Donne sull’orlo di una crisi d’inverno

Nel 2002 la scrittrice Maile Meloy, originaria del Montana e nata nel 1972, dà alle stampe la sua prima raccolta di racconti, intitolata Half in Love. Dopo un paio di romanzi, uno dei quali riceve il plauso di Philip Roth, nel 2009 arriva la seconda raccolta di racconti: Both Ways Is the Only Way I Want It.

A luglio dello stesso anno l’autrice e giornalista Curtis Sittenfeld scrive di lei per conto della Sunday Book Review del New York Times. Ne elogia la prosa asciutta e precisa e la capacità di trovare la giusta misura tra l’amore per i propri personaggi e la necessità di mantenere il ritmo della narrazione. E si meraviglia di come la Meloy riesca a raccontare efficacemente «la banale, quotidiana disperazione che anima molti dei suoi protagonisti».

Sono osservazioni spendibili pure per il film Certain Women, che porta su grande schermo un racconto tratto da Both Ways Is the Only Way I Want It e due racconti di Half in Love e che apre, in anteprima italiana, la ventiquattresima edizione di Sguardi Altrove Film Festival (a Milano dal 12 al 19 marzo). Regia, sceneggiatura e montaggio sono di Kelly Reichardt, una delle voci più autorevoli del cinema indipendente statunitense, amata dai circuiti festivalieri, capace di una regia sicura e di uno sguardo molto compassionevole nei confronti dei personaggi, che spesso sono donne e altrettanto spesso sono sole di fronte alle sfide della vita.

Incontriamo un’avvocatessa (interpretata da Laura Dern) alle prese con un caso di ingiustizia morale che però non è punibile dalla legge; poi una moglie (Michelle Williams) che cerca invano il sostegno del marito mentre prova a ottenere il materiale per costruire la loro casa; infine una ragazza (Lily Gladstone) che accudisce cavalli in un ranch e che si scopre attratta a prima vista da una giovane insegnante di diritto (Kristen Stewart).

Tutto attorno c’è la natura indifferente del Montana, ripresa durante la stagione invernale, spesso con inquadrature molto ampie all’interno delle quali le protagoniste tendono a perdersi. Non è un dettaglio irrilevante, perché l’attesa della primavera è, metaforicamente parlando, la pulsione che muove le quattro donne: è la loro voglia di costruire legami e di guardare al futuro con speranza. Ma siccome siamo nel regno della «banale, quotidiana disperazione», ecco che la primavera non giunge mai, al massimo si lascia intravedere da lontano.
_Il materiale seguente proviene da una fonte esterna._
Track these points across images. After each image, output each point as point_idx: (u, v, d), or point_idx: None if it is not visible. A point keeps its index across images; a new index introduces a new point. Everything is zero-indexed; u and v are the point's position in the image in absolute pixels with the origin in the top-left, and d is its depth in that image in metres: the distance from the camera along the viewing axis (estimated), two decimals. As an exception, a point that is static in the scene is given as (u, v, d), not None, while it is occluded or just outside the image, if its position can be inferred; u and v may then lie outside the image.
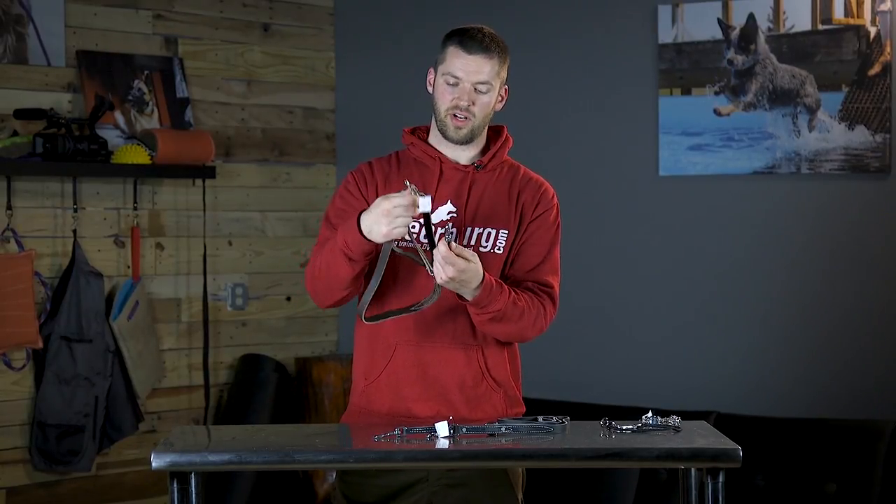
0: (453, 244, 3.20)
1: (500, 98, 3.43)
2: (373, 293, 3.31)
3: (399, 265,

Non sentiamo risate, in Certain Women, né vediamo abbracci dettati dall’entusiasmo del momento: la drammaticità della pellicola sta nel fatto che l’empatia umana non arriva gratis, bisogna ritagliarsela con cocciutaggine. Senza disperazione o rassegnazione, perché le protagoniste non provano né l’una né l’altra cosa: sembrano piuttosto consapevoli che si tratta di una lotta di resistenza e che i momenti in cui si può risplendere non basteranno mai a illuminare tutto.

Anche perché, per riprendere la metafora delle stagioni, dopo una primavera torna sempre l’inverno. Quelli di Certain Women sono racconti minimali, dove sembra accadere poco o niente e in cui i piccoli dettagli quotidiani emergono con particolare forza proprio perché non sono soffocati da una narrazione incalzante, che privilegia il racconto enfatico di accadimenti corposi.

Sul set Kelly Reichardt muove la cinepresa il meno possibile, in sala di montaggio lavora su un andamento pacato: in questo modo riesce a far brillare minuzie come un sorriso, una rimostranza, un saluto non ricambiato da dietro una finestra oppure l’anticipo con il quale ci si presenta a una lezione. Durante la conferenza stampa tenutasi al New York Film Festival 2016, Laura Dern ha trovato le giuste parole: «Kelly Reichardt è interessata alla vita che accade nelle pause», ed è «quando nessuno ti guarda che riveli di più te stessa».

Come ha scritto Christopher Schobert su The Buffalo News, ci sono pochi registi capaci di ottenere così tanto con così poco (in realtà, Schobert sostiene che «nessun filmmaker riesce a ottenere così tanto con così poco): l’affermazione è esagerata, ma il nocciolo resta valido. Curiosità: Certain Women è dedicato a Lucy. Si tratta della cagna di Kelly Reichardt, protagonista insieme a Michelle Williams del suo terzo lungometraggio, Wendy and Lucy (2008).

[Questo pezzo è stato pubblicato sul numero di Pagina 99 in edicola l’11 marzo 2017.]